Author Notes

1) I tend to go a little crazy looking for titles. The working title for this one was "Doubtful Gift" which changed to "Doubtful, Gifted"; neither satisfied me completely. Roses came into play when I went back to my favourite source of themes-- fairy tales. Rae suggested that Rogue was Beast from "Beauty and the Beast". I flipped over this of course because my favourite film of all time Is Disney's "Beauty and the Beast."

The fairy tale is often interpreted as a coming of age story. When arranged marriages were the norm, the tale advised the young girl to accept an arranged marriage to a beastly older man. In modern readings, it's about accepting her sexuality as a part of growing up. Another popular theme is a woman's love taming the bestial or wildness in men.

Since this particular story is gen (yay!), both the Beauty and the Beast characters are in Rogue. Seeing her powers as a beast, she isolates herself and even goes as far as to try to kill the beast within. It's only when she accepts her powers and loves herself that the "beast" transforms.

Roses, long time symbols of love and beauty, feature heavily in the Beauty and the Beast folktales. Once again, because Rogue sees herself as a beast, she gives this symbol to herself after learning to appreciate her powers and, by association, herself. The significant difference here is that she doesn't love the rose despite of the thorns but that she loves the thorns which have a lovely rose as a side-benefit. ;)
/dissertation

2) SR-71 Blackbirds takes approximately 24 hours to prep even with a highly trained crew. The X-Jet is obviously modified to the nth degree but I still doubt that you could turn it on and off like a car.

3) The amygdala is the part of the cerebrum that processes and stores emotional reactions. It's also heavily involved in sensing smells, putting things in long-term memory and responding to emotions.
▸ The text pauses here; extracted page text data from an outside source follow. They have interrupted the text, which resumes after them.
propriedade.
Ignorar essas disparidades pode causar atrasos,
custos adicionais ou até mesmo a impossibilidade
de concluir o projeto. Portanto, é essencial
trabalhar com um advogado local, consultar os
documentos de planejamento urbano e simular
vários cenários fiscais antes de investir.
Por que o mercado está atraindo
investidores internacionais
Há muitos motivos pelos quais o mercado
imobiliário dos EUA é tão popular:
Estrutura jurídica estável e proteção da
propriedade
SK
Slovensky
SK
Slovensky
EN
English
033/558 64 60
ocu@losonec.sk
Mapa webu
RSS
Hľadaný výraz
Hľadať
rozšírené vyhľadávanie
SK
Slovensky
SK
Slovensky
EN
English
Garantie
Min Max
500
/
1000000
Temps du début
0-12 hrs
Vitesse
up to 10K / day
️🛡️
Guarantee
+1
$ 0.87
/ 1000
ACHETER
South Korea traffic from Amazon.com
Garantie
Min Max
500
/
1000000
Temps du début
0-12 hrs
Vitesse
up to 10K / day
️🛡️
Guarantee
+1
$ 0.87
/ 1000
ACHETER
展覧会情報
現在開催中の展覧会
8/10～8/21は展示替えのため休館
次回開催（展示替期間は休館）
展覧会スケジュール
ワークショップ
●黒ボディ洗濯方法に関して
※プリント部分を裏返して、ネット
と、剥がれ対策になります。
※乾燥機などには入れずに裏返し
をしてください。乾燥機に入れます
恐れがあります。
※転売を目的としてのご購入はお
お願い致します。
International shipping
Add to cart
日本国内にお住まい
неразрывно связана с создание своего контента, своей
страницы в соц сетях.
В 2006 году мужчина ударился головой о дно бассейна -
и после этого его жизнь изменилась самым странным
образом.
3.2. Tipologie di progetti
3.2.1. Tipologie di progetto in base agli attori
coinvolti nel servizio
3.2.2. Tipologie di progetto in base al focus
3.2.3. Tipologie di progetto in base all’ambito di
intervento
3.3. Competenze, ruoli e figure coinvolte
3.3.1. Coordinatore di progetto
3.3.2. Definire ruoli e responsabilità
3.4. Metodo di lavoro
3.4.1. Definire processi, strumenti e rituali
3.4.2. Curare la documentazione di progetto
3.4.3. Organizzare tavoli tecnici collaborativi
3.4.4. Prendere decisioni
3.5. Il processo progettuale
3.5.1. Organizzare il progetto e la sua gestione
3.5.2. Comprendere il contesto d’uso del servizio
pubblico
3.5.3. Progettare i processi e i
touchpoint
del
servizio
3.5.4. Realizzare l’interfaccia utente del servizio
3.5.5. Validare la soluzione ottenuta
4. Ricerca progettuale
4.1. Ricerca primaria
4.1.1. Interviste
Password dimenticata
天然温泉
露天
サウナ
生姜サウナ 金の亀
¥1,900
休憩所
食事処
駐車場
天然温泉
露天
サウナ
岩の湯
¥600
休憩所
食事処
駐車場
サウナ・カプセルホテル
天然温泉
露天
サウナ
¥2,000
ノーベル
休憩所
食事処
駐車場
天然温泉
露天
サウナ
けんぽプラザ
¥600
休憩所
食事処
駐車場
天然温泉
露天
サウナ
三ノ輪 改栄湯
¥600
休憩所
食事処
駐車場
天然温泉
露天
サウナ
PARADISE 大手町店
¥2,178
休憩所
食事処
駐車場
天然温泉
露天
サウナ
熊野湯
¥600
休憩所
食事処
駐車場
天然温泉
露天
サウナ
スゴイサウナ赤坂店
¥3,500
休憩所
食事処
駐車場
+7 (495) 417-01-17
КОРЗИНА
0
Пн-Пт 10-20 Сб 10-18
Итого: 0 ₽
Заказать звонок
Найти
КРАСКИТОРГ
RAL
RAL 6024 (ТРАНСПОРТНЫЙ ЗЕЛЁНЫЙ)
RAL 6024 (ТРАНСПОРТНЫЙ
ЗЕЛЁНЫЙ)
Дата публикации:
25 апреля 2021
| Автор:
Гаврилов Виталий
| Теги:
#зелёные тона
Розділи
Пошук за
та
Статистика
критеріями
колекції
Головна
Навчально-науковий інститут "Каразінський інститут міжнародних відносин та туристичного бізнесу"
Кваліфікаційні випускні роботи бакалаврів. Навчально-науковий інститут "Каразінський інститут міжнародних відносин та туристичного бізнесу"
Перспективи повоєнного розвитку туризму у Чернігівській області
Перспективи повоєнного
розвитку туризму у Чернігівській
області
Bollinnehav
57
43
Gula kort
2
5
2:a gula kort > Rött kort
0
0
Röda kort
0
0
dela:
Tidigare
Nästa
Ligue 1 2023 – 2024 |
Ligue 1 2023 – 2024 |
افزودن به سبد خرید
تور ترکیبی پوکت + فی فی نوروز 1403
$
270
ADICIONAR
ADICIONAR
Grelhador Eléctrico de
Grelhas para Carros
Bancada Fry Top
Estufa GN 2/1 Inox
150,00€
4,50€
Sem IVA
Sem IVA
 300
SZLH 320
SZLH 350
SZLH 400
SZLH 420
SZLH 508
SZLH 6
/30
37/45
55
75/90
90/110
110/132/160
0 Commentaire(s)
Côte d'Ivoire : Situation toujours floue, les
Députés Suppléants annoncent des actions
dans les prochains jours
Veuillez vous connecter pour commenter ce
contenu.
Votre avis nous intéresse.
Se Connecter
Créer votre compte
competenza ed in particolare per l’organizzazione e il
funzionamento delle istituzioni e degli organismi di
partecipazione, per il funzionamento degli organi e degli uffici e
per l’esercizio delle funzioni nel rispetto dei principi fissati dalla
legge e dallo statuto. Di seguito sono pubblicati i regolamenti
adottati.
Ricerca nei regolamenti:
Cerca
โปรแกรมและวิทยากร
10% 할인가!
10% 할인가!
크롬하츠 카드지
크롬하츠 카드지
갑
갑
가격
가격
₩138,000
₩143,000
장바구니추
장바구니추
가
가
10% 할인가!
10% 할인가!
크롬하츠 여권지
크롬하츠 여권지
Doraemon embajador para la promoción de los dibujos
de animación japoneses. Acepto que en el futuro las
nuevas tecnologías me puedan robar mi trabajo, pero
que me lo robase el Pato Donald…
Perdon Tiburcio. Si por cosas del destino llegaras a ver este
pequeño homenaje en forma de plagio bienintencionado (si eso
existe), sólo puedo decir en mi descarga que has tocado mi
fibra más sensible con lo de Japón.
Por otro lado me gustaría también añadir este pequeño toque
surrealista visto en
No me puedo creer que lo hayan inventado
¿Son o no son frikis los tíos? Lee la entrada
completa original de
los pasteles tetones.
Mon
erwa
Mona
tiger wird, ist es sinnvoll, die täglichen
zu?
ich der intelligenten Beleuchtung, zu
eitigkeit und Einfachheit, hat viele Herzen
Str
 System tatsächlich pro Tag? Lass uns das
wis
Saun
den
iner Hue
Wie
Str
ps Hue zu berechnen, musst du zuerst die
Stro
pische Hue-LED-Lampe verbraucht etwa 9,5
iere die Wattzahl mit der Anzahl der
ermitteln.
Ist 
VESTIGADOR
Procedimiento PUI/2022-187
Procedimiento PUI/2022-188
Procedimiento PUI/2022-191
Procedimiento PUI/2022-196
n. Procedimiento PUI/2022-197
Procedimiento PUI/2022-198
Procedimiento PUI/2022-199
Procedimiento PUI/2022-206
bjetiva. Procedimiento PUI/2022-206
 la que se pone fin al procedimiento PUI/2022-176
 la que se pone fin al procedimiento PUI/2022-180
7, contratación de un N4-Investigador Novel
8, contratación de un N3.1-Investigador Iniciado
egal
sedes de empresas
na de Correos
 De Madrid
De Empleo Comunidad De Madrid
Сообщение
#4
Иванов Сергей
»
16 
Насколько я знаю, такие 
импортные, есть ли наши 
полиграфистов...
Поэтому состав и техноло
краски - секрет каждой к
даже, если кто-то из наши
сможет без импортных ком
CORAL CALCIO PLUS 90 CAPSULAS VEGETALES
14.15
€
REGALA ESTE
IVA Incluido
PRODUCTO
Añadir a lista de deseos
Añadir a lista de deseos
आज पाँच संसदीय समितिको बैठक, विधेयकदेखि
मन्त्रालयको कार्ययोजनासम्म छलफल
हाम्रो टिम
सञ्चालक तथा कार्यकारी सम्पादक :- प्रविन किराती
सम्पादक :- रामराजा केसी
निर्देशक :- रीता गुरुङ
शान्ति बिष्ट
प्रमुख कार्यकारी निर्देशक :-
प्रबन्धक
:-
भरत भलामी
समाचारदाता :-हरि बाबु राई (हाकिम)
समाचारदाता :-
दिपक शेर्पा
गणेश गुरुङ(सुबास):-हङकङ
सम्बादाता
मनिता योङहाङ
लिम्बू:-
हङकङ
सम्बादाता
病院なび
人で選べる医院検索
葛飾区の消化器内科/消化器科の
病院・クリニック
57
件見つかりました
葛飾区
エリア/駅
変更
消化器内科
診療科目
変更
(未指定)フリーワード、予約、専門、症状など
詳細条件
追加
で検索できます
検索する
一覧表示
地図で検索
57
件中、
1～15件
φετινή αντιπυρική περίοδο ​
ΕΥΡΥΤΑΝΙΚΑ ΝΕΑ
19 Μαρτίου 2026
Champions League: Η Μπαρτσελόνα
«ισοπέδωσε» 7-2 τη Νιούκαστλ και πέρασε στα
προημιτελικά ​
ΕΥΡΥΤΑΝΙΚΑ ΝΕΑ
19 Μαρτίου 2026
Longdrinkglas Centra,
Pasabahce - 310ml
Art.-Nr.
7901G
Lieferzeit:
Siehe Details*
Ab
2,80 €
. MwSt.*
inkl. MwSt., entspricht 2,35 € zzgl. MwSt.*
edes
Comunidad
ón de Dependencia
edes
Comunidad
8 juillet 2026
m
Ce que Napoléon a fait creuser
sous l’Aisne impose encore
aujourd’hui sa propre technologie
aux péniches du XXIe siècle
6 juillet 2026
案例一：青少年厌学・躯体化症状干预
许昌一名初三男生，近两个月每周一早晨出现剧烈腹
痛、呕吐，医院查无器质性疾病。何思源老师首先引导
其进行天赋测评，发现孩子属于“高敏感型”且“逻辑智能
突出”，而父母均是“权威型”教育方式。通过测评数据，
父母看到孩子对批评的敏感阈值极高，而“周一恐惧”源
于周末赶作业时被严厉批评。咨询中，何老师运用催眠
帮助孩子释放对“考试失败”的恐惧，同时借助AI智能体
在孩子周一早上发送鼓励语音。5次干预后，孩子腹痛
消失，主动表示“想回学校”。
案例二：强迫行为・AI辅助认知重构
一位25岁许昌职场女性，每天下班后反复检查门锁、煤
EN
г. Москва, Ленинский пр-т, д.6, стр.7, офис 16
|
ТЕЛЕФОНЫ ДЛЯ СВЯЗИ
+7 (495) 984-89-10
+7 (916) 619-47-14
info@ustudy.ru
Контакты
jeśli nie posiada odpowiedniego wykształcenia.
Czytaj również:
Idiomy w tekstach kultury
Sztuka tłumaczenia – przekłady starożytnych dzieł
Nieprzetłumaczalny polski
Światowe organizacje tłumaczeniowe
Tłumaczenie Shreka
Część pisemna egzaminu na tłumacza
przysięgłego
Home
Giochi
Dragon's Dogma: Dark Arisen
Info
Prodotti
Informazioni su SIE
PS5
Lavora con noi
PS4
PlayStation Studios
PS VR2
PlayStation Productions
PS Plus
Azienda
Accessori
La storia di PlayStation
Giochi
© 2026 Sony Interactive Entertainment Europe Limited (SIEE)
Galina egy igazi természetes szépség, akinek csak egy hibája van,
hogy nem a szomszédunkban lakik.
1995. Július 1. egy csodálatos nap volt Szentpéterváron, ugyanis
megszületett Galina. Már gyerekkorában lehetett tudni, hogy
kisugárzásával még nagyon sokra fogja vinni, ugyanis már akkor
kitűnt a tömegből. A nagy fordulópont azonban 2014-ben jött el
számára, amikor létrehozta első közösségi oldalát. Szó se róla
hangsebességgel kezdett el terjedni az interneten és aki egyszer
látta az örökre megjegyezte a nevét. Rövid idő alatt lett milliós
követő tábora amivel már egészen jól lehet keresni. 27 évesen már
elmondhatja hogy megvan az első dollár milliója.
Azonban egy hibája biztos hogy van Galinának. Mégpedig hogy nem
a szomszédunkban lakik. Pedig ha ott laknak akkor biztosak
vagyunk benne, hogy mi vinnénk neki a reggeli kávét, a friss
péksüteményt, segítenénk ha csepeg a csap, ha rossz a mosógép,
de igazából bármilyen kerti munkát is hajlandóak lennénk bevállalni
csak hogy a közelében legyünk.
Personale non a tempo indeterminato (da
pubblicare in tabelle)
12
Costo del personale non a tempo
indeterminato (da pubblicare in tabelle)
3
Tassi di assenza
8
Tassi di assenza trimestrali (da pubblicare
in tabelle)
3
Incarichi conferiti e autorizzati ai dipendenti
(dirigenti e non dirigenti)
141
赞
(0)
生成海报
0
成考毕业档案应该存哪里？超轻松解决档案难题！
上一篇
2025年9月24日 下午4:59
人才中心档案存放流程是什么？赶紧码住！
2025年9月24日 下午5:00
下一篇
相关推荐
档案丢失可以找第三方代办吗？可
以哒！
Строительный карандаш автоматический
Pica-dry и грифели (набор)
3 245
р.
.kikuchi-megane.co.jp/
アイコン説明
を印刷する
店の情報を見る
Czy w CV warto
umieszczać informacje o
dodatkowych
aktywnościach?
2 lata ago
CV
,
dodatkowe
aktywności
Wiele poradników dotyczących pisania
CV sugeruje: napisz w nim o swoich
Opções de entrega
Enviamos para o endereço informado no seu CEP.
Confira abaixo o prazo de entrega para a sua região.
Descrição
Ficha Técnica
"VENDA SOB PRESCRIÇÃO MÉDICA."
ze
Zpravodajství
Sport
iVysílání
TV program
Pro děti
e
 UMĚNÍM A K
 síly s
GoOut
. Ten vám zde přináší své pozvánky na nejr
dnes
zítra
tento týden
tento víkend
That's part of the reason why people get so much comfort from home-cooking; the smell of food from your childhood brings back more carefree times (hopefully). /biology dork

4) Yes, I know the movie supposedly had a "Psylocke" but I'm pretending that was Kwannon!Psylocke. The one featured here is Lady Betsy Braddock-- blonde, blue-eyed, and a female Captain Britain. Despite great temptation, I didn't switch her mind with a Japanese assassin's because we've already got way too many body switches in this story. This doesn't really matter since there will be no sequels (please God) but at some point in the future, she'll have camera-eyes.

5) Hah! I wrote Gambit and Rogue in the same story WITHOUT shipping them. :P to you, Rae!